グルジア紛争から1年、オバマ政権に交代し、米ロ関係に変化が見られる中、火種を抱えたままの危険地帯の今を追いました。

2008年8月8日に開幕となった北京五輪。
この平和の祭典、オリンピック開幕の陰で、ロシア連邦の南部カフカス地方グルジアで武力紛争が火を噴いた。
2009年7月、グルジアをアメリカのバイデン副大統領が訪問した。
親欧米路線によって、ロシア離れを加速するグルジアのサーカシビリ大統領は、「われわれは『友人』とともに、絶対降伏しないということを世界は理解することが重要」と述べた。

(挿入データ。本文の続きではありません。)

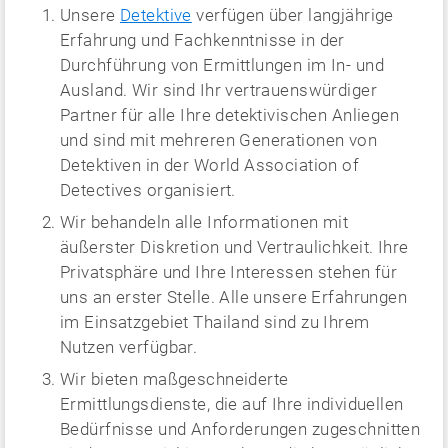
Unsere
Detektive
verfügen über langjährige
Erfahrung und Fachkenntnisse in der
Durchführung von Ermittlungen im In- und
Ausland. Wir sind Ihr vertrauenswürdiger
Partner für alle Ihre detektivischen Anliegen
und sind mit mehreren Generationen von
Detektiven in der World Association of
Detectives organisiert.
Wir behandeln alle Informationen mit
äußerster Diskretion und Vertraulichkeit. Ihre
Privatsphäre und Ihre Interessen stehen für
uns an erster Stelle. Alle unsere Erfahrungen
im Einsatzgebiet Thailand sind zu Ihrem
Nutzen verfügbar.
Wir bieten maßgeschneiderte
Ermittlungsdienste, die auf Ihre individuellen
Bedürfnisse und Anforderungen zugeschnitten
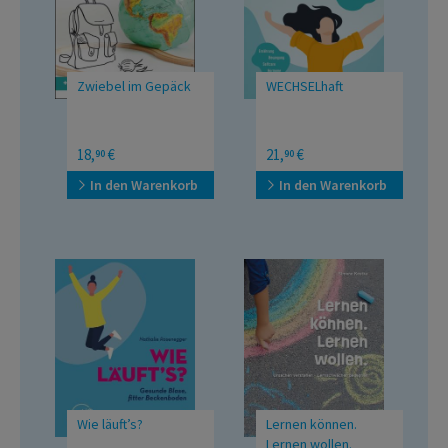
Zwiebel im Gepäck
WECHSELhaft
Familien-Hausmittel für
Prä- und
18,
€
21,
€
90
90
unterwegs
Perimenopause:
Informiert und kraftvoll
In den Warenkorb
In den Warenkorb
in die Wechseljahre
Wie läuft’s?
Lernen können.
Lernen wollen.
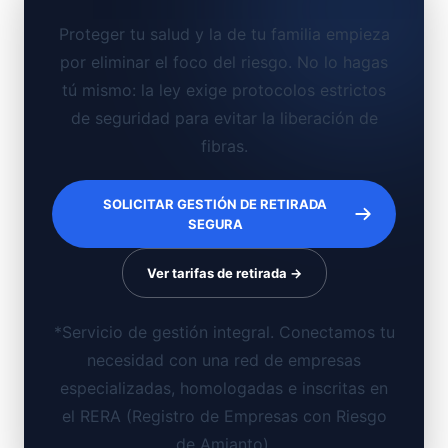
Proteger tu salud y la de tu familia empieza
por eliminar el foco del riesgo. No lo hagas
tú mismo: la ley exige protocolos estrictos
de seguridad para evitar la liberación de
fibras.
SOLICITAR GESTIÓN DE RETIRADA
SEGURA
Ver tarifas de retirada →
*Servicio de gestión integral. Conectamos tu
necesidad con una red de empresas
especializadas, homologadas e inscritas en
el RERA (Registro de Empresas con Riesgo
de Amianto).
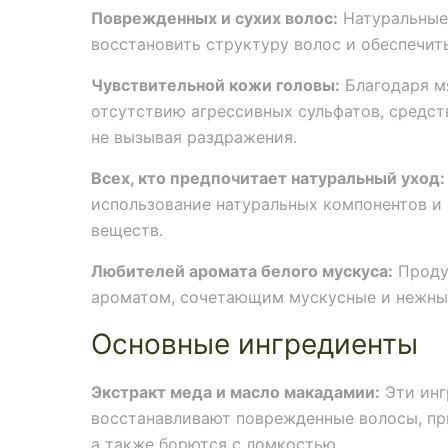
Поврежденных и сухих волос:
Натуральные
восстановить структуру волос и обеспечит
Чувствительной кожи головы:
Благодаря м
отсутствию агрессивных сульфатов, средс
не вызывая раздражения.
Всех, кто предпочитает натуральный уход:
использование натуральных компонентов и 
веществ.
Любителей аромата белого мускуса:
Проду
ароматом, сочетающим мускусные и нежны
Основные ингредиенты
Экстракт меда и масло макадамии:
Эти инг
восстанавливают поврежденные волосы, при
а также борются с ломкостью.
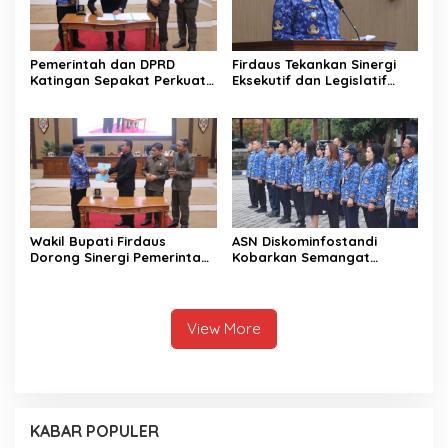
Pemerintah dan DPRD
Firdaus Tekankan Sinergi
Katingan Sepakat Perkuat
Eksekutif dan Legislatif
Sinergi Pembangunan
untuk Perkuat
Daerah
Pembangunan Katingan
Wakil Bupati Firdaus
ASN Diskominfostandi
Dorong Sinergi Pemerintah
Kobarkan Semangat
dan DPRD Wujudkan Tata
Persatuan Lewat Sumpah
Kelola yang Akuntabel
Pemuda
View More
KABAR POPULER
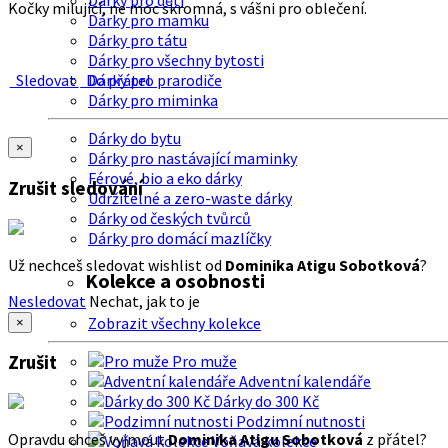
Dárky pro děti
Kočky milující, ne moc skromná, s vášni pro oblečení.
Dárky pro mamku
Dárky pro tátu
Dárky pro všechny bytosti
Sledovat
Do přátel
Dárky pro prarodiče
Dárky pro miminka
Dárky do bytu
×
Dárky pro nastávající maminky
Férové, bio a eko dárky
Zrušit sledování
Udržitelné a zero-waste dárky
Dárky od českých tvůrců
Dárky pro domácí mazlíčky
Už nechceš sledovat wishlist od
Dominika Atigu Sobotková
?
Kolekce a osobnosti
Nesledovat
Nechat, jak to je
Zobrazit všechny kolekce
×
Zrušit
Pro muže
Adventní kalendáře
Dárky do 300 Kč
Podzimní nutnosti
Opravdu chceš vyjmout
Dominika Atigu Sobotková
z přátel?
Voňavá kolekce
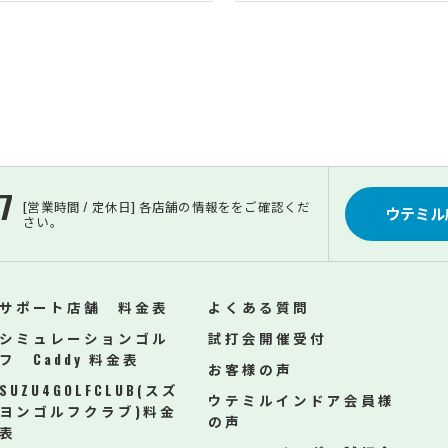
7
[営業時間 / 定休日] 各店舗の情報ををご確認くだ
ウテミル
さい。
サポート店舗 料金表
よくある質問
シミュレーションゴル
試打会開催受付
フ Caddy 料金表
お客様の声
SUZU4GOLFCLUB(スズ
ウテミルインドア会員様
ヨンゴルフクラブ)料金
の声
表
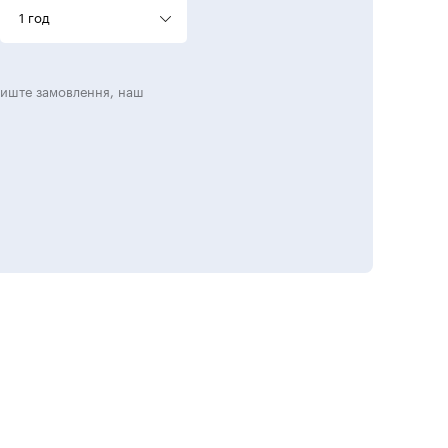
1 год
лиште замовлення, наш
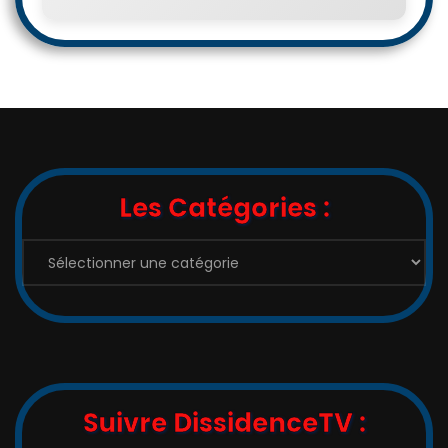
Les Catégories :
Les
Catégories
:
Suivre DissidenceTV :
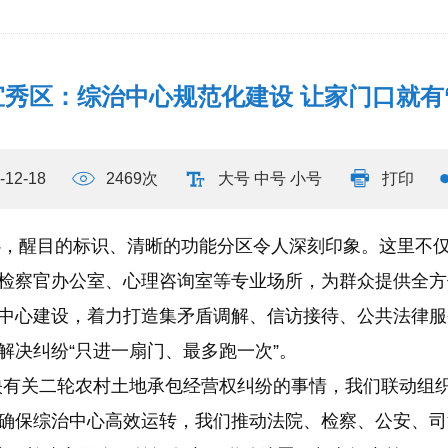
秀区：综治中心规范化建设 让家门口就有
-12-18
2469次
大号
中号
小号
打印
中心，醒目的标识、清晰的功能分区令人深刻印象。这里不
检察官办公室、心理咨询室等专业场所，为群众提供全方
中心建设，着力打造集矛盾调解、信访接待、公共法律服
解决纠纷“只进一扇门、最多跑一次”。
映有关二轮农村土地承包经营权纠纷的事情，我们联动组
确保综治中心高效运转，我们推动法院、检察、公安、司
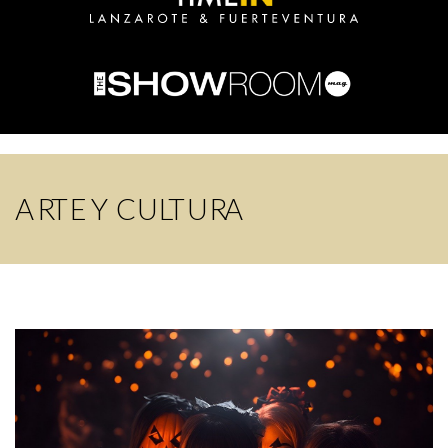
ARTE Y CULTURA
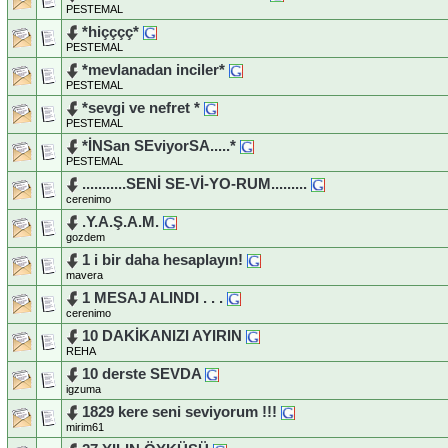
PESTEMAL
*hiçççç*
PESTEMAL
*mevlanadan inciler*
PESTEMAL
*sevgi ve nefret *
PESTEMAL
*İNSan SEviyorSA.....*
PESTEMAL
...........SENİ SE-Vİ-YO-RUM.........
cerenimo
.Y.A.Ş.A.M.
gozdem
1 i bir daha hesaplayın!
mavera
1 MESAJ ALINDI . . .
cerenimo
10 DAKİKANIZI AYIRIN
REHA
10 derste SEVDA
igzuma
1829 kere seni seviyorum !!!
mirim61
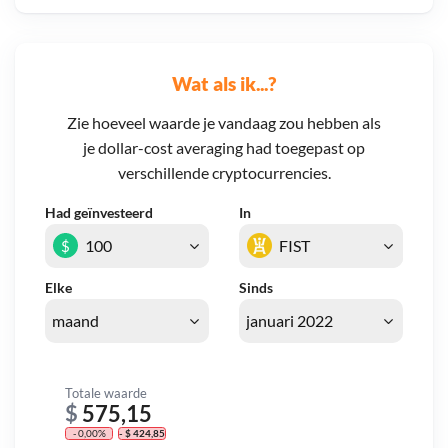
Wat als ik...?
Zie hoeveel waarde je vandaag zou hebben als
je dollar-cost averaging had toegepast op
verschillende cryptocurrencies.
Had geïnvesteerd
In
$
Elke
Sinds
Totale waarde
$
575,15
- 0,00%
- $ 424,85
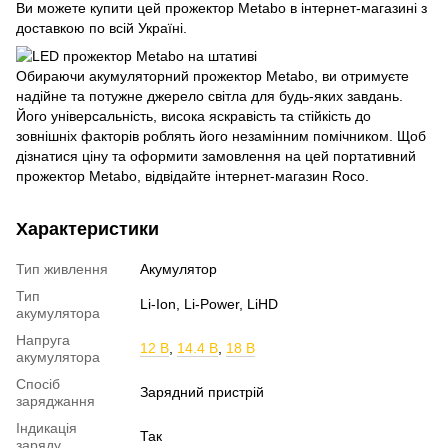
Ви можете купити цей прожектор Metabo в інтернет-магазині з
доставкою по всій Україні.
Обираючи акумуляторний прожектор Metabo, ви отримуєте
надійне та потужне джерело світла для будь-яких завдань.
Його універсальність, висока яскравість та стійкість до
зовнішніх факторів роблять його незамінним помічником. Щоб
дізнатися ціну та оформити замовлення на цей портативний
прожектор Metabo, відвідайте інтернет-магазин Roco.
Характеристики
Тип живлення
Акумулятор
Тип
Li-Ion, Li-Power, LiHD
акумулятора
Напруга
12 В
,
14.4 В
,
18 В
акумулятора
Спосіб
Зарядний пристрій
заряджання
Індикація
Так
заряду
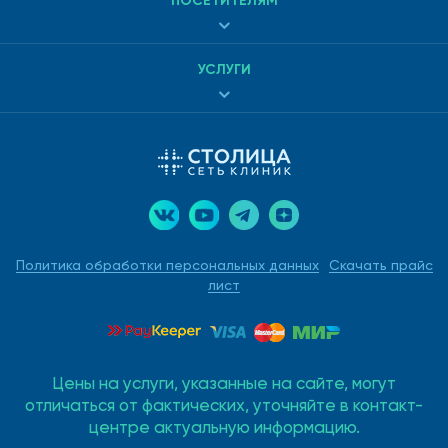
ПОСЕТИТЕЛЯМ
УСЛУГИ
Политика обработки персональных данных
Скачать прайс
лист
Цены на услуги, указанные на сайте, могут
отличаться от фактических, уточняйте в контакт-
центре актуальную информацию.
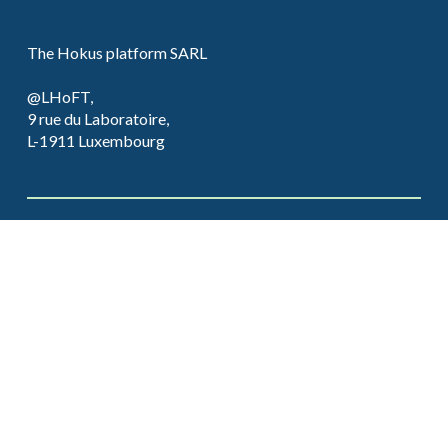
The Hokus platform SARL
@LHoFT,
9 rue du Laboratoire,
L-1911 Luxembourg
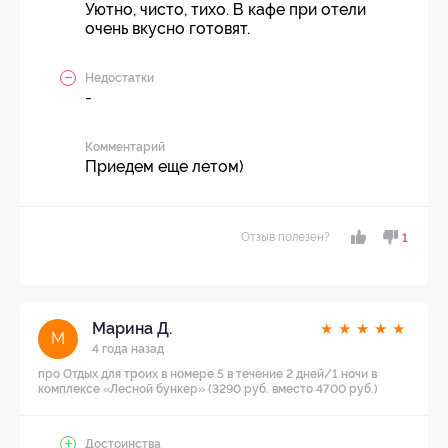
Уютно, чисто, тихо. В кафе при отели
очень вкусно готовят.
Недостатки
-
Комментарий
Приедем еще летом)
Отзыв полезен?
1
Марина Д.
★
★
★
★
★
М
4 года назад
про Отдых для троих в номере 5 в течение 2 дней/1 ночи в
комплексе «Лесной бункер» (3290 руб. вместо 4700 руб.)
Достоинства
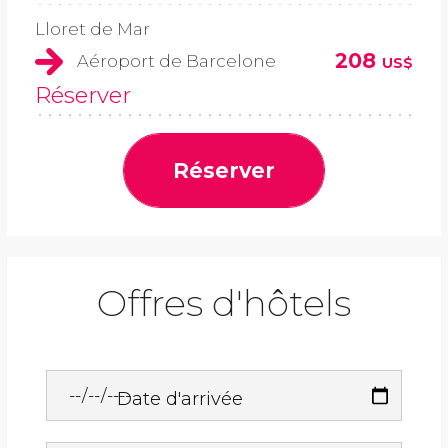
Lloret de Mar
208
Aéroport de Barcelone
US$
Réserver
Réserver
Offres d'hôtels
Date d'arrivée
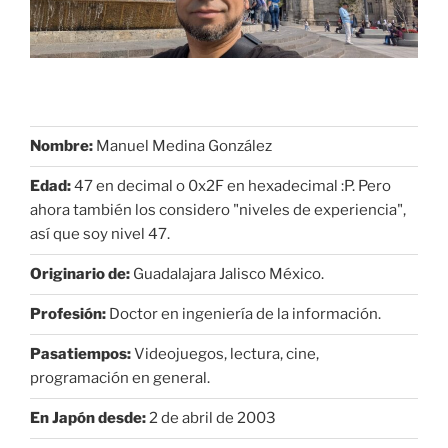
Nombre:
Manuel Medina González
Edad:
47 en decimal o 0x2F en hexadecimal :P. Pero
ahora también los considero "niveles de experiencia",
así que soy nivel 47.
Originario de:
Guadalajara Jalisco México.
Profesión:
Doctor en ingeniería de la información.
Pasatiempos:
Videojuegos, lectura, cine,
programación en general.
En Japón desde:
2 de abril de 2003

グルジア内でロシアへの依存を強めていた地域、南オセチアをめぐり、グルジア軍とロシア軍が戦ったあの紛争の緊張が今、再び高まっている。
2008年の紛争後、アメリカのブッシュ政権は、人道支援名目で駆逐艦などをグルジアに派遣した。
これに対し、ロシアのメドベージェフ大統領は2008年9月6日、「(アメリカは)人道支援の旗の下で、グルジアの武装化を手助けしている」と述べた。
ロシアの反発に対して、2009年初めに就任したオバマ大統領は、米ロ関係の正常化をうたった。
しかし一方で、NATO(北大西洋条約機構)は、5月にグルジアで「合同軍事演習」を行っている。
軍事評論家の宇垣大成氏は「実際、アメリカやNATOは、グルジアへの関与を深めています。映像でも確認できますが、グルジア兵の野戦服や装備の一部が、すでにアメリカ軍供与のものに変わっています。これはグルジア軍をアメリカ・西側の軍のシステムに取り込もうとする動きとしては、他の国の場合よりもかなり速いペースで進んでいると言えます」と話した。
こうした動きに、翌6月には、今度は旧ソ連崩壊後、最大規模といわれる軍事演習をロシアがグルジア周辺で実施した。
高まる緊張で7月には、グルジアと南オセチアの境界線が封鎖される事態となった。
青山学院大学の寺谷弘壬名誉教授は「あらゆる手段を使って、グルジアを取り込んでおきたいと、これがロシアの狙いですね」と話した。
寺谷氏によれば、現在、ロシア側はグルジア内で反サーカシビリの動きを支援するなど、その親欧米派を切り崩す動きを活発化させているという。
実は、ロシアがグルジアにこだわる重要な理由がもう1つあるという。
寺谷氏は「(ロシア連邦から)グルジアが外れると、ウクライナも外れやすいわけですよね。あるいは、その先のモルドバも離れつつあるんですね。そういうところが離れていって、経済的な利権も失っていくと」と話した。
グルジアの「離反」は、ウクライナやモルドバといったロシア勢力圏内にある国の「離反」がドミノ現象のように起こり、つながっていくという。
混迷を深めるグルジア問題。
ロシアが次に取る行動が注目される。